Ashok Palit in Odisha: New wave in Odia cinema (August 18, 2012) writes,"In the 70s, it was Biplab Roy Choudhury who freed himself from the traditional boundary and made a film called Chilika Teerey on the lifestyle of the fisher folk community of Chilika. This film raised incisive questions about corruption and exploitation in Odia society but despite the significance of its subject and its superb camera work, it was clearly made with the box office in mind, an interest that dilutes the serious intent of the work. Biplab Roy Choudhury next two films Aranya Rodana and Nirbachana contribute significantly to the world of parallel cinema. Nirbachana is stunningly controlled and uniquely cinematic metaphor of rural India an impending environmental catastrophe shows with compassion and satire." Nirbachana (1994) won the National Award for the Best Feature Film on Environment.

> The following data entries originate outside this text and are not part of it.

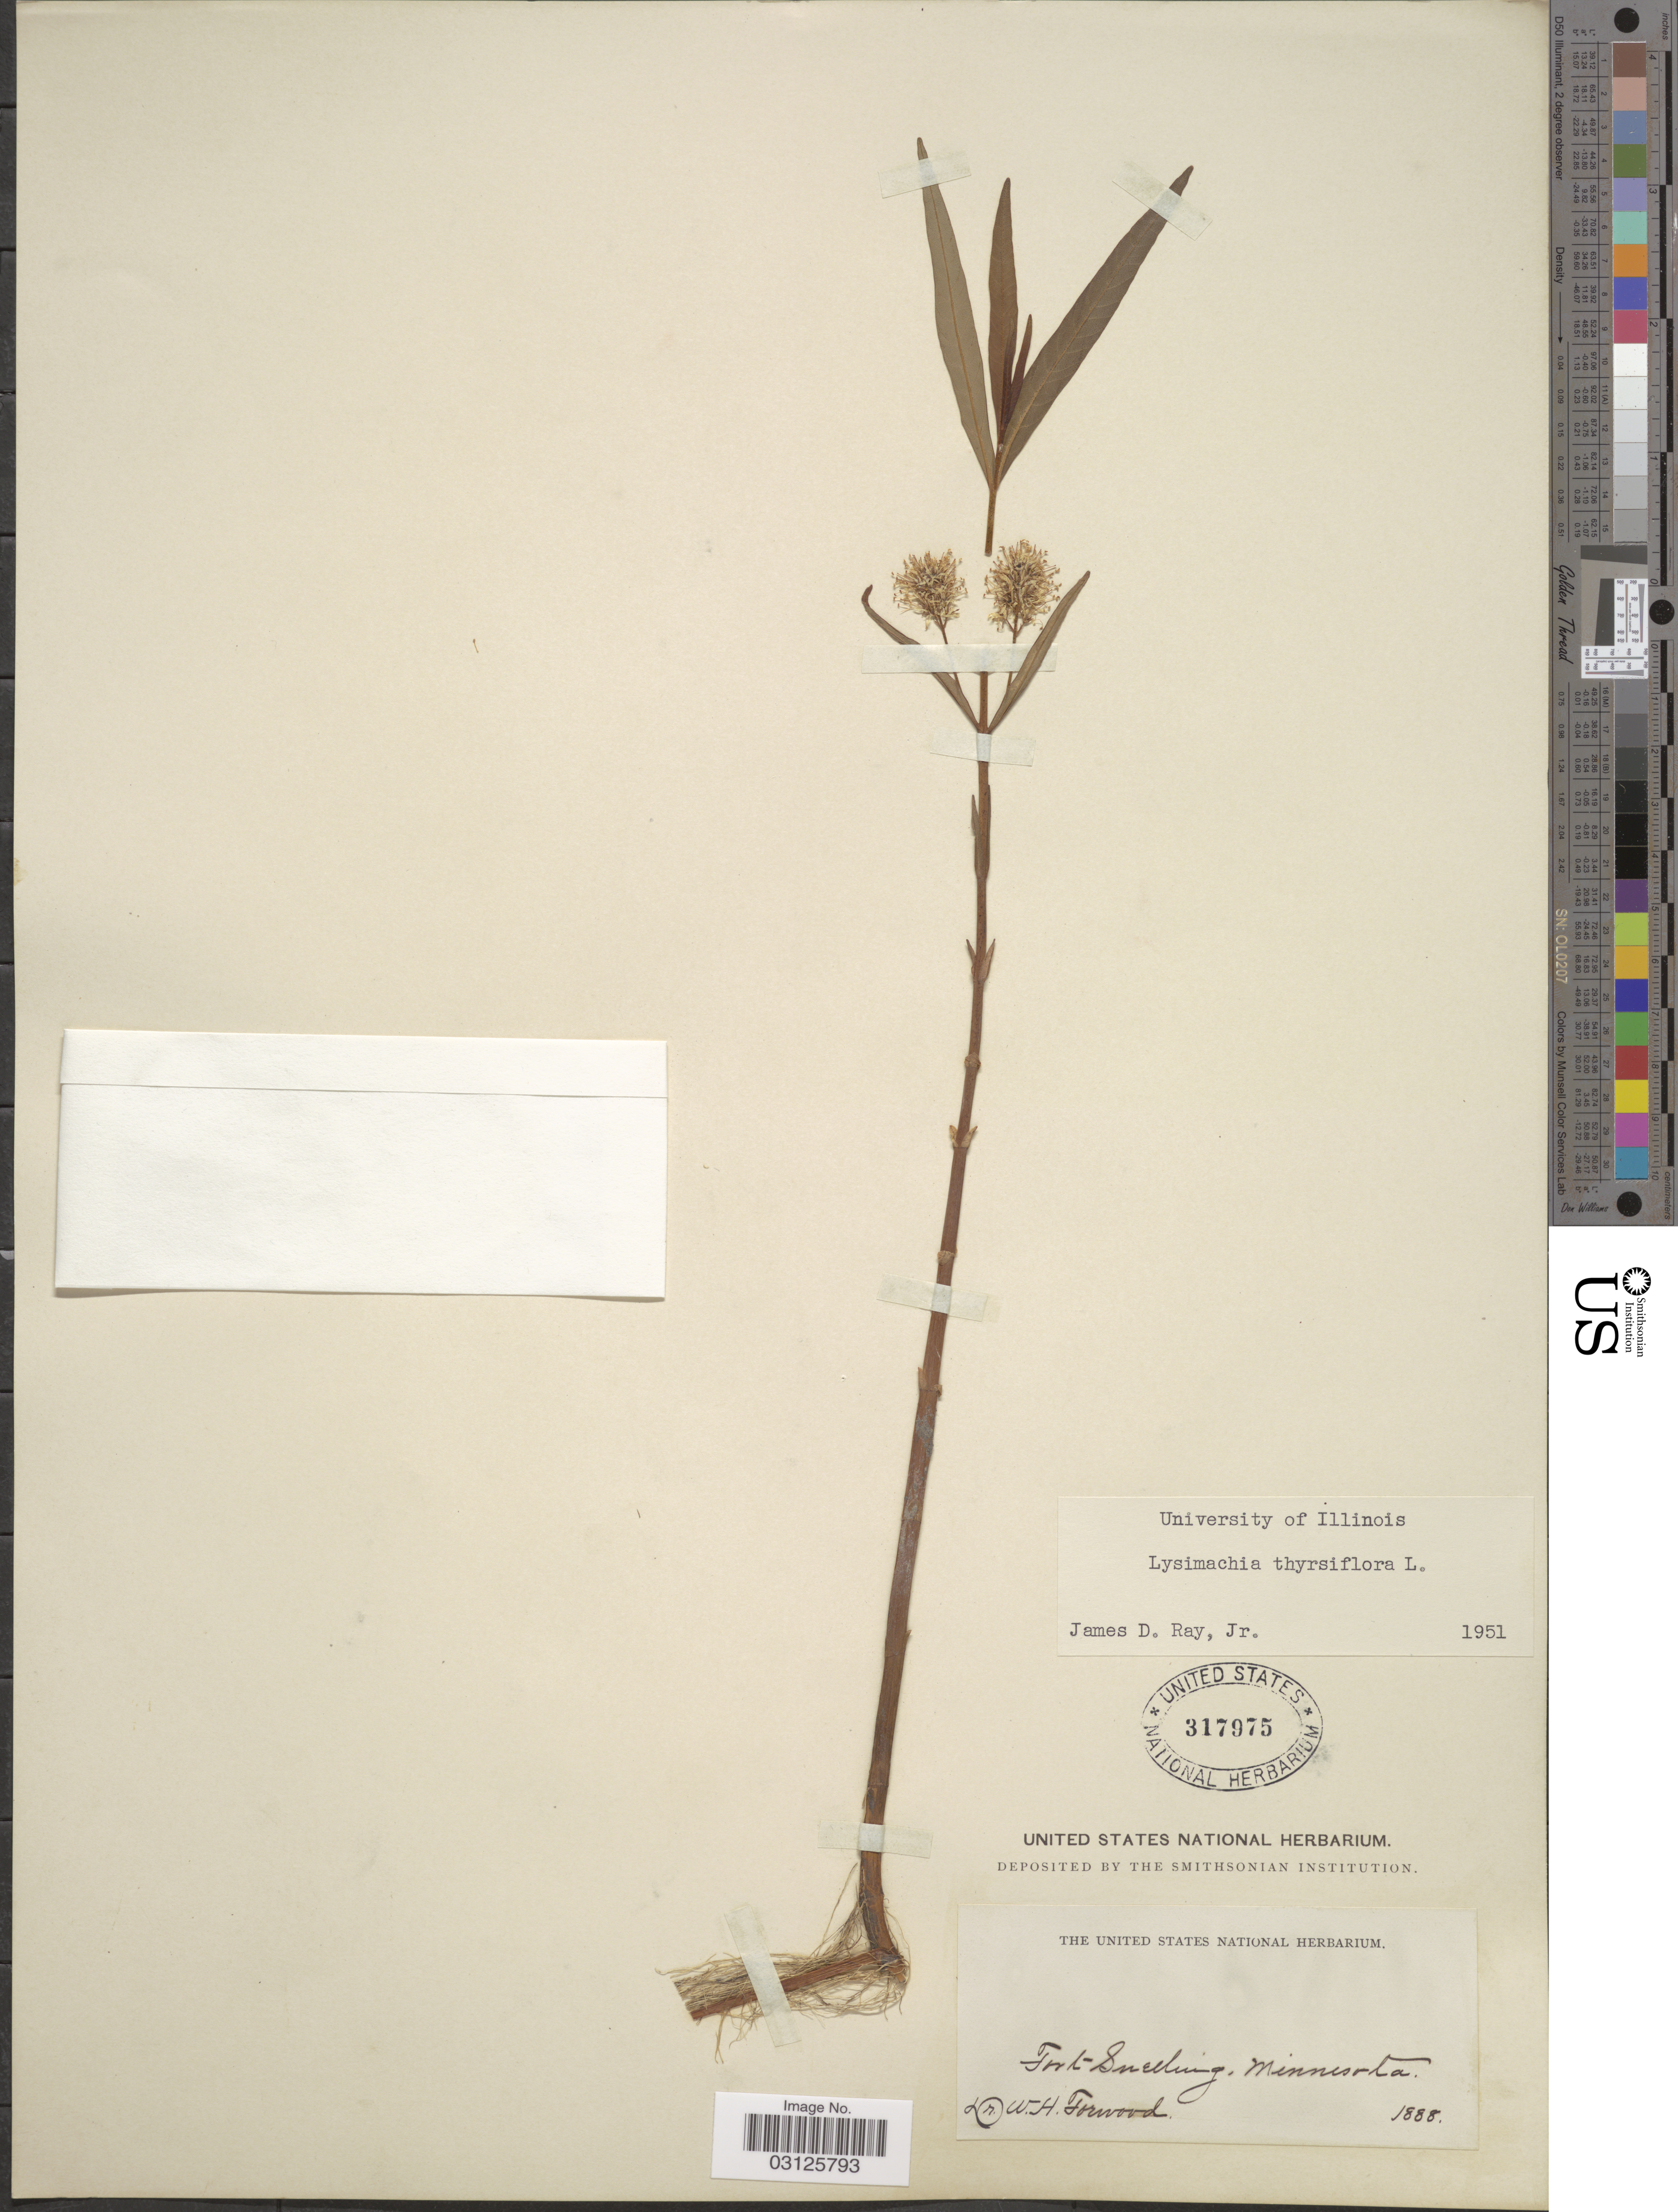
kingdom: Plantae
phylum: Tracheophyta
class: Magnoliopsida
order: Ericales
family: Primulaceae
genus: Lysimachia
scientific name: Lysimachia thyrsiflora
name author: L.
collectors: W. Forwood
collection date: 1888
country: United States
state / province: Minnesota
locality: Fort Snelling.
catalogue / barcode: US 317975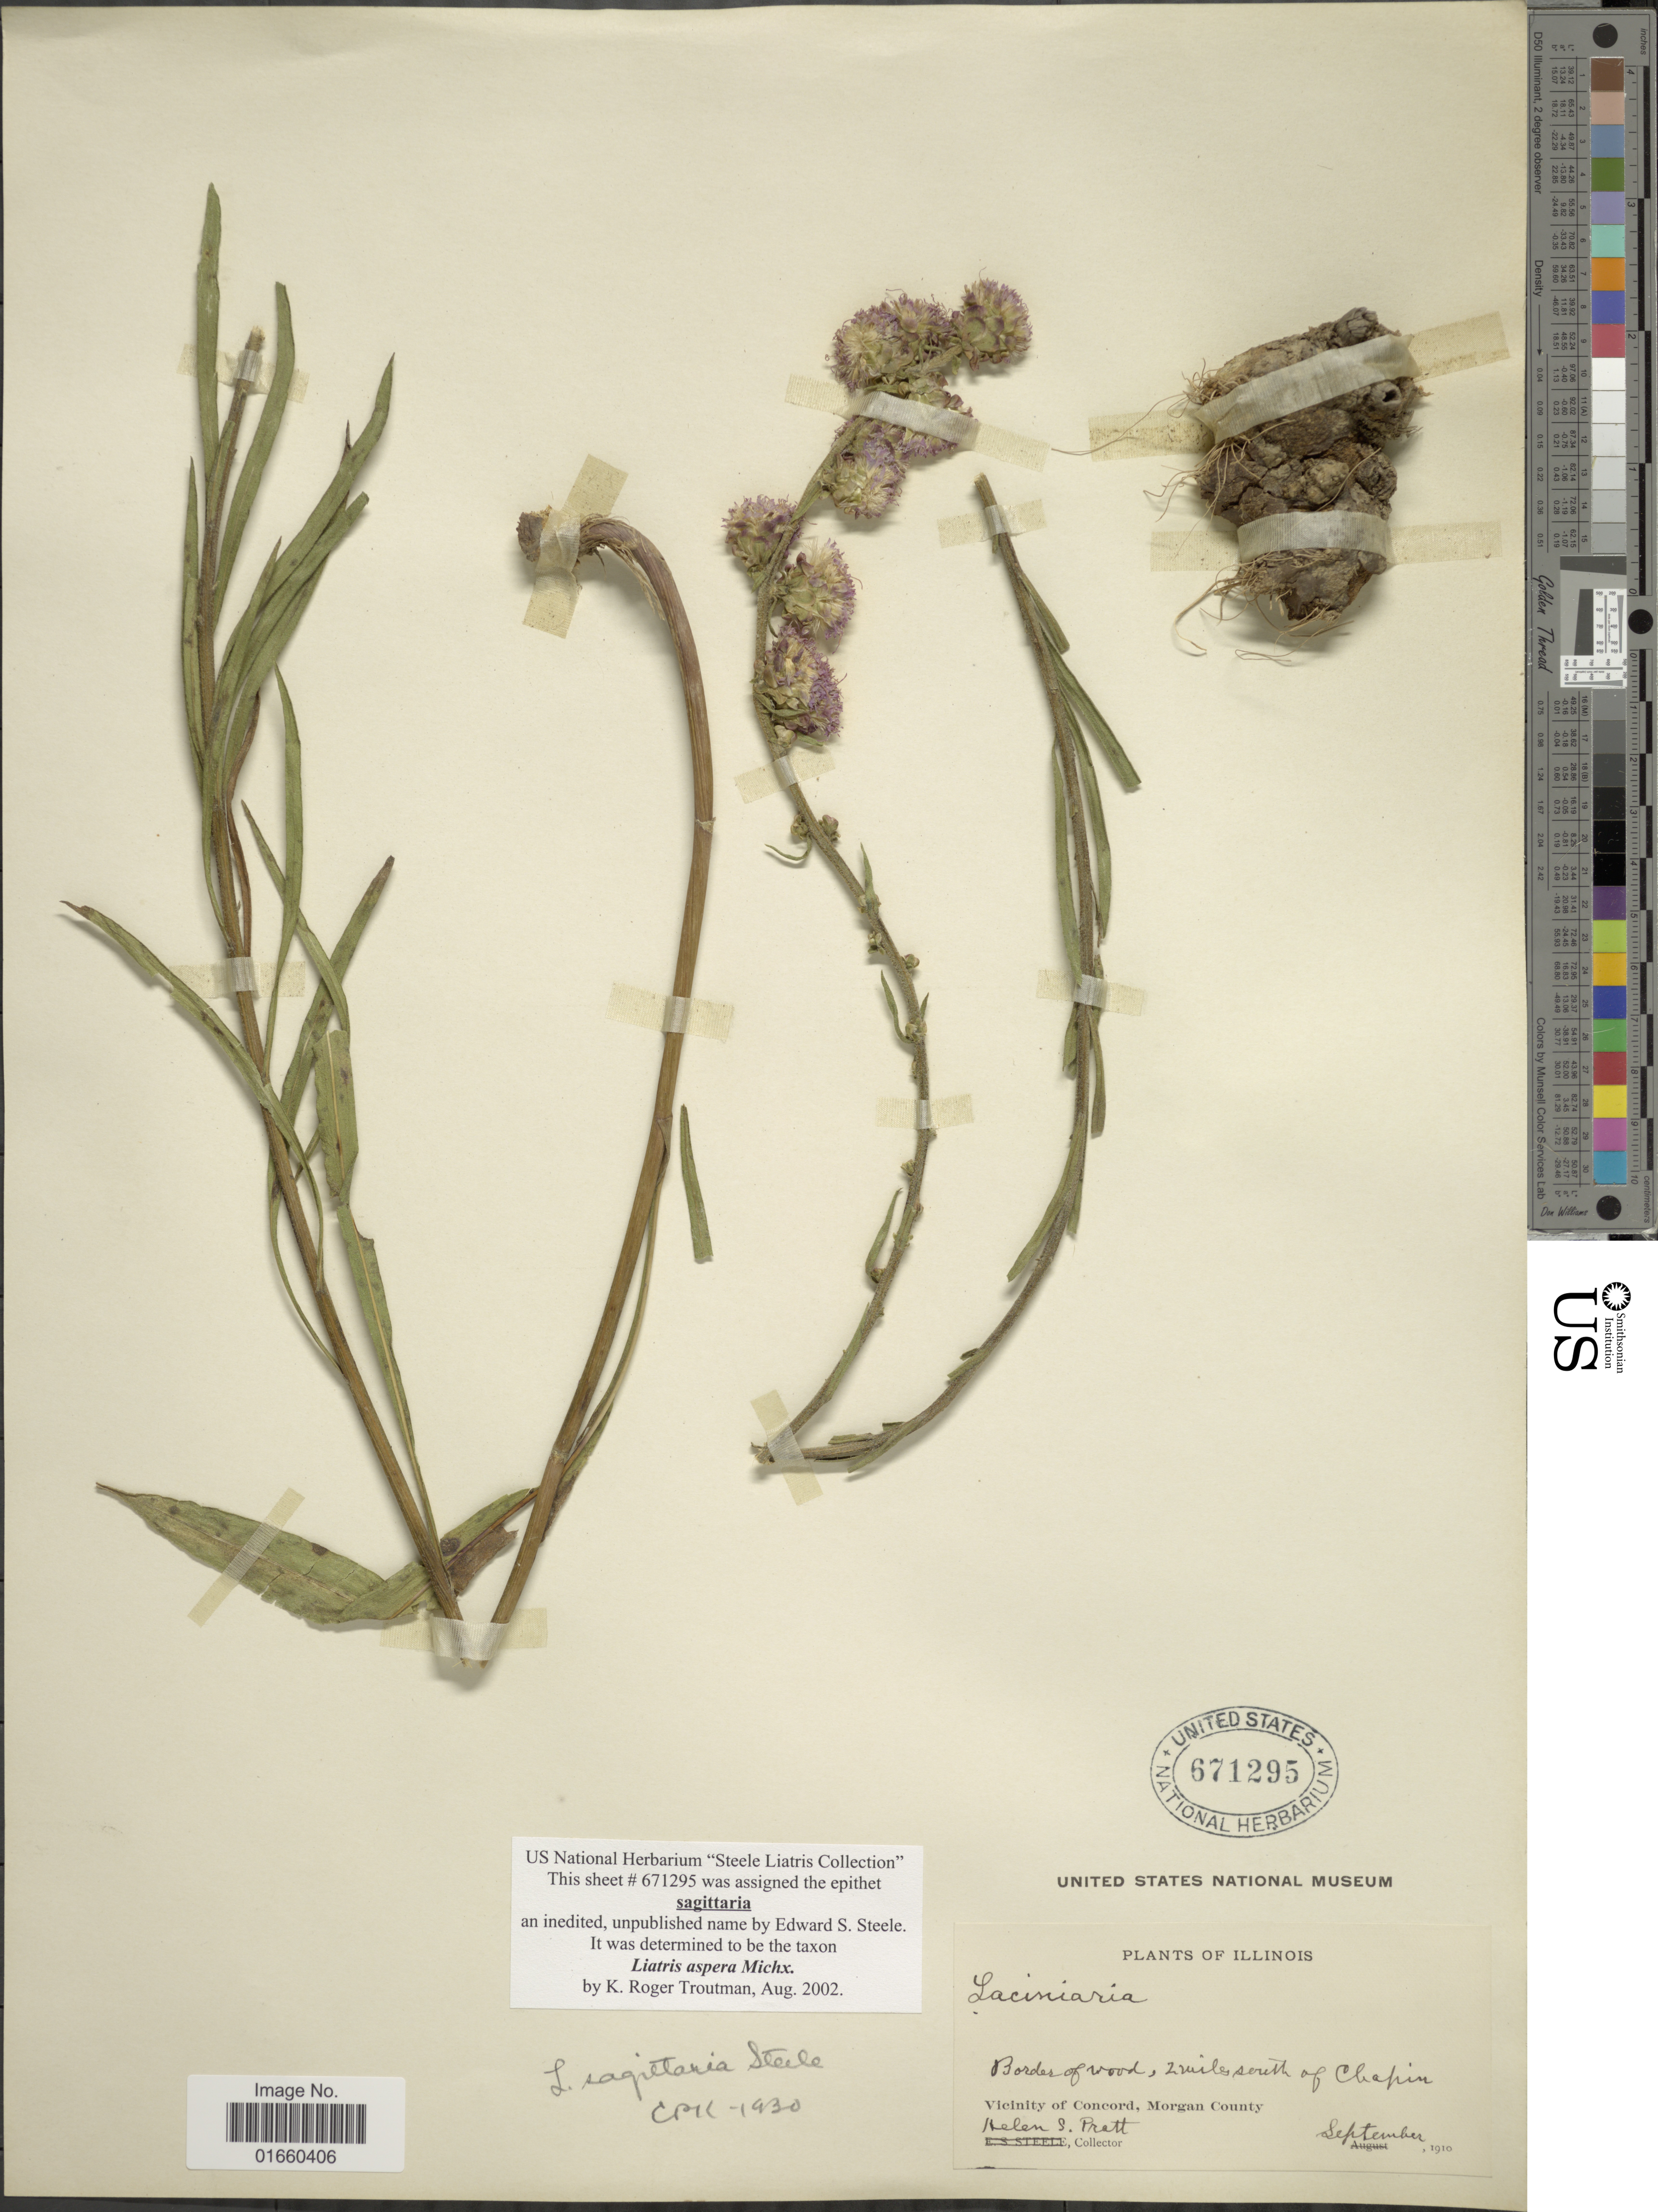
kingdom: Plantae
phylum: Tracheophyta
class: Magnoliopsida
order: Asterales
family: Asteraceae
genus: Liatris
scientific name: Liatris aspera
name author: Michx.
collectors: H. Pratt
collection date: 1910-08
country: United States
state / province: Illinois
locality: Border of wood, 2 miles south of Chapin, Vicinity of Concord, Morgan County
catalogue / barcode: US 671295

Yeh Kahani Nahin (1984) narrated yet another story of how an exploitative businessman filled with caste prejudice is shocked when he discovers whose heart he has received and is keeping him alive when he needs a heart transplant. In a melodramatic rendering of live, death, and the Indian caste system, an arrogant high-caste businessman is a confirmed bigot who vents his hatred as a member of an immoral secret society founded on caste prejudices. One day the businessman finds himself in need of a heart transplant or he will not live long. After a heart becomes available and the surgery is completed, he has the shock of his life when he learns whose heart is now keeping him alive. Spandan narrated the shocking story of a poverty-stricken family, one of the countless fringe dwellers in India's slums. A man tries to earn some money by selling aborted fetuses to medical institutes. Vijay Tendulkar wrote the script of this film. Amol Palekar played the protagonist with Anita Kanwar and Aparna Sen co-starring.
Roy Choudhury's oeuvre of feature films spans Chilika Teerey (1977), Shodh (1979), Maha Prithibi (1981), Spandan (1982), Ashray, (1983), Yeh Kahani Nahin, Aranye Rodana and Nirbachana. In 1995, he made an eight-part documentary on Maa Anandamoyee. His first short film, Latent (1970), won the President's Gold Medal for the Best Social Documentation Film while another documentary The Whispering Wind (1985) won the National Award for the Best Anthropological and Ethnographic film.
Biplab Roy Choudhury passed away due to severe medical complications in Kolkata on August 14, 2012.